Bougainville Study Tour Concludes With Agreement

  • Don McKinnon
Foreign Affairs and Trade

Foreign Minister Don McKinnon has welcomed the signing of the 'Matakana and Okataina Understanding' by key Bougainville leaders and the Papua New Guinea Government. The understanding was signed at Okataina Lodge, near Rotorua, where the parties have been holding discussions this week.

'The Bougainvillean leaders have re-affirmed their commitment to the permanent Ceasefire negotiated at Lincoln last year, and agreed on a path of negotiation and consensus-building to seek a peaceful and permanent resolution to the island's long-term political future,' Mr McKinnon said.

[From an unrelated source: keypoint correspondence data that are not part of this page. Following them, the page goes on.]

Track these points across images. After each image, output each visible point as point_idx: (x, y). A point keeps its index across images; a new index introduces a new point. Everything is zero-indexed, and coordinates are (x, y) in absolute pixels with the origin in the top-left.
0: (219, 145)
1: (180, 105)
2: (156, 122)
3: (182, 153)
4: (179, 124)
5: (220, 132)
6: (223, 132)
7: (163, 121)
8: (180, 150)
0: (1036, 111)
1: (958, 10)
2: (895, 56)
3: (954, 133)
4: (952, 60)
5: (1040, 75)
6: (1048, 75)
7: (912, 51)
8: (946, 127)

The Minister said PNG Prime Minister Bill Skate had joined the talks on 20 April and had made a very significant contribution.

'All leaders have demonstrated a willingness to sit down and talk and search for compromise and consensus. I hope the spirit passed on to our visitors during their discussions with the people of Tainui, Ngati Tuwharetoa and at Matakana Island, and the spirit of the Understanding itself, will guide them long into the future.'

Mr McKinnon welcomed the Understanding's acknowledgment that priority should be given to weapons disposal and the continued establishment of civil authority.

'New Zealand is ready to offer technical assistance for weapons control, and with policing and police training,' We and our regional colleagues in Australia, Fiji, and Vanuatu have established a partnership with PNG and Bougainville, and we will continue to do what we can to support the peace process.

'The responsibility for consolidating and building on what has been achieved to date now increasingly belongs to the people of PNG and Bougainville, and I am pleased to see that this has been recognised in the document signed today," Mr McKinnon said.

Prime Minister Skate departed from Auckland yesterday afternoon. The 37 Bougainville leaders leave this morning on an RNZAF C130 Hercules flight.